Send me your problems in care of Dr. Lovemonkey at the Providence Phoenix, 150 Chestnut Street, Providence, RI 02903, or by e-mail to rcheeks[a]phx.com.


Dear Dr. Lovemonkey,
I am 17 years old and have big tits. They're like D cups. I've been going out with my boyfriend for almost a year and it has progressed to the point where we've slept together a few times recently.

We haven't had actual sex yet and this is what I want. The problem is that every time I take my clothes off, my boyfriend gets really nervous and tenses up. He told me that my tits make him nervous. I don't get it and I want to get it, if you know what I mean. So, what should I do?

-- Virgin in Warwick

Dear Virgin in Warwick,
First, I hope that you've both looked into some basic stuff like birth control, and if he's been sexually active, testing for HIV and other STDs. That said, it could be that your boyfriend is sexually inexperienced. Young heterosexual men are generally thrilled with large-breasted females. Obviously your boyfriend is not of the blasé, "If you've seen one, you've seen 'em both" school.
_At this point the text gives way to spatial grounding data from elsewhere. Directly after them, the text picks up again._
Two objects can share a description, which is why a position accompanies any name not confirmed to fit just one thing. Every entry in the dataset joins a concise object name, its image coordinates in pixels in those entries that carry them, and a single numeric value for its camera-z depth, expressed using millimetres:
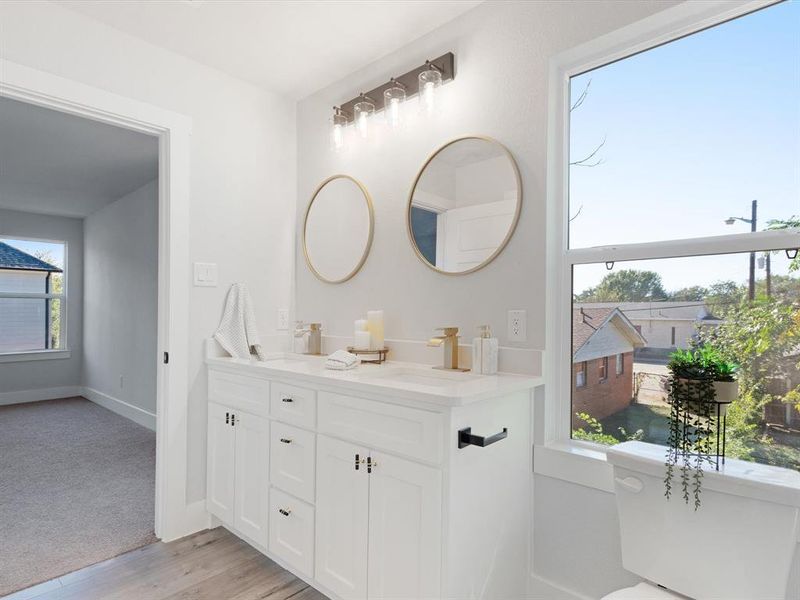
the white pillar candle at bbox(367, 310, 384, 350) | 2172
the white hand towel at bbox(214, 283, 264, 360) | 2402
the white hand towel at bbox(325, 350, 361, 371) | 1885
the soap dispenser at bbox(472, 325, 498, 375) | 1766
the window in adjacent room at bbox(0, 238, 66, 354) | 5562
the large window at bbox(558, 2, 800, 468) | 1333
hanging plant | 1233
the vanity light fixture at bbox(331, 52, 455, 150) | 2010
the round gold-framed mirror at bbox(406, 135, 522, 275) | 1837
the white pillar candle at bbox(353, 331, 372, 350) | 2150
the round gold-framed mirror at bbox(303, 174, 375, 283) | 2387
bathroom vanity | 1385
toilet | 1104
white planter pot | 1227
Perhaps when you're on some neutral turf (not in the throes of passion, but, say, having lunch at the local Hooters), you could discuss what it is that makes him feel uncomfortable about your breasts. Meanwhile, the thing for you to remember is that this is his problem. There is nothing wrong with you or your breasts -- a fact that has undoubtedly been reiterated by numerous other young males of your acquaintance. Let's hope your boyfriend soon gets around to enjoying your breasts as much as many other people do.

Dear Dr. Lovemonkey,
I'm a 21-year-old male and I find myself stuck in a big dilemma. I'm really attracted to this girl who is 18, but she is (here's the dilemma part) my best friend's sister. He has told me in the past, on a number of occasions, that his sister was off-limits. I think his reasoning is that he thinks my having a relationship with her would have a negative impact on our friendship.

Let me tell you, he is my best friend and has always been there for me. We've been buddies for years and do everything together.

But I've started to see his sister and I really am crazy about her. He has picked up on this (which wasn't too difficult since they live together), and I can tell he's very disappointed with me, but he hasn't actually confronted me about it. If it came down to having to choose between one or the other, I would definitely choose him over her, but I don't think that it has to come down to that. How can I explain to him that there's nothing wrong with my being with his sister?

-- Rolf

Dear Rolf
While you may find it unfair that your friend would have made a stipulation about not getting involved with his sister, the fact is that he did, you apparently accepted the condition, and you've betrayed his trust. You should have had a conversation with him about your intentions before you started getting involved with his sister. Basically, you owe your friend an apology.

Your being involved with his sister will change the dynamic of your relationship, and there's a good chance that you may actually have to choose between him and her. It need not be that way. But it might come to that, particularly if you're not serious about this relationship, and trying to read between the lines of your letter, I suspect that this is the case. It sounds like another in a series of girlfriends. Strange as it may seem to you, and as arbitrary as your friend's insistence also must have seemed, he was probably right when it comes right down to it.

I suspect he knew you to be somewhat of a "player" and that a relationship with his sister wouldn't be a good thing. Apologize to him and, unless you are really serious about the sister (and since you said you'd opt for the brother's friendship, it doesn't appear this is the case), break it off and apologize to her as well.